─── Data section

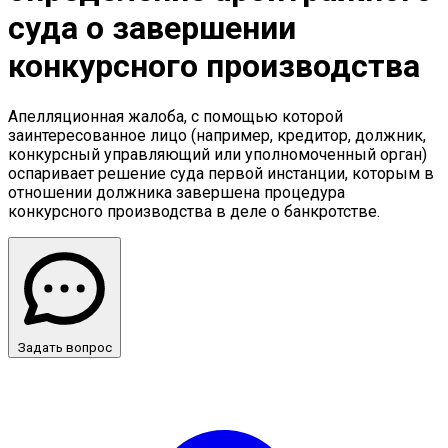
суда о завершении
конкурсного производства
Апелляционная жалоба, с помощью которой
заинтересованное лицо (например, кредитор, должник,
конкурсный управляющий или уполномоченный орган)
оспаривает решение суда первой инстанции, которым в
отношении должника завершена процедура
конкурсного производства в деле о банкротстве.
Задать вопрос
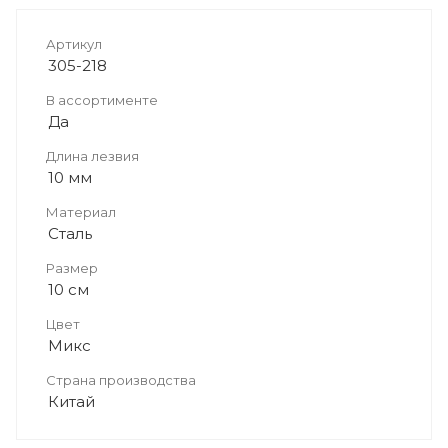
Артикул
305-218
В ассортименте
Да
Длина лезвия
10 мм
Материал
Сталь
Размер
10 см
Цвет
Микс
Страна производства
Китай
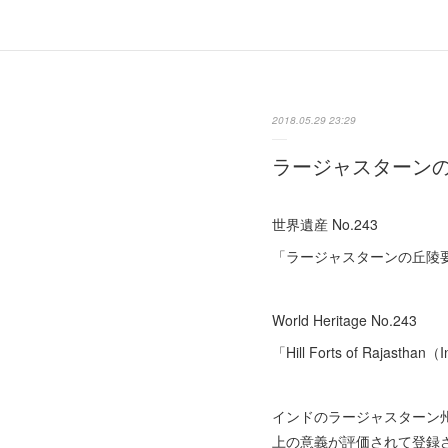
2018.05.29 23:29
ラージャスターン
世界遺産 No.243
「ラージャスターンの丘陵
World Heritage No.243
「Hill Forts of Rajasthan
インドのラージャスターン
上の意義が評価されて登録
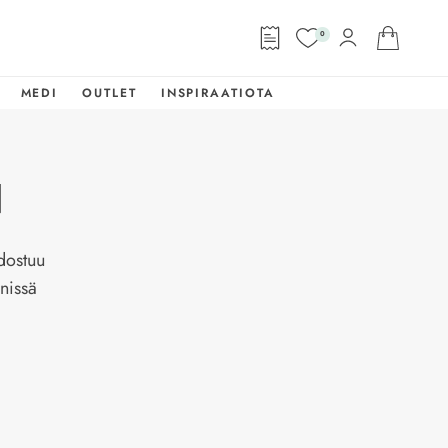
0
MEDI
OUTLET
INSPIRAATIOTA
N
dostuu
nnissä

──────

**Task objective**
Reproduce every line of the listing above word for word, leaving out the picture entries.

**Exercise solution**
суда о завершении
конкурсного производства
Апелляционная жалоба, с помощью которой
заинтересованное лицо (например, кредитор, должник,
конкурсный управляющий или уполномоченный орган)
оспаривает решение суда первой инстанции, которым в
отношении должника завершена процедура
конкурсного производства в деле о банкротстве.
Задать вопрос
Артикул
305-218
В ассортименте
Да
Длина лезвия
10 мм
Материал
Сталь
Размер
10 см
Цвет
Микс
Страна производства
Китай
2018.05.29 23:29
ラージャスターン
世界遺産 No.243
「ラージャスターンの丘陵
World Heritage No.243
「Hill Forts of Rajasthan
インドのラージャスターン
上の意義が評価されて登録
0
MEDI
OUTLET
INSPIRAATIOTA
N
dostuu
nnissä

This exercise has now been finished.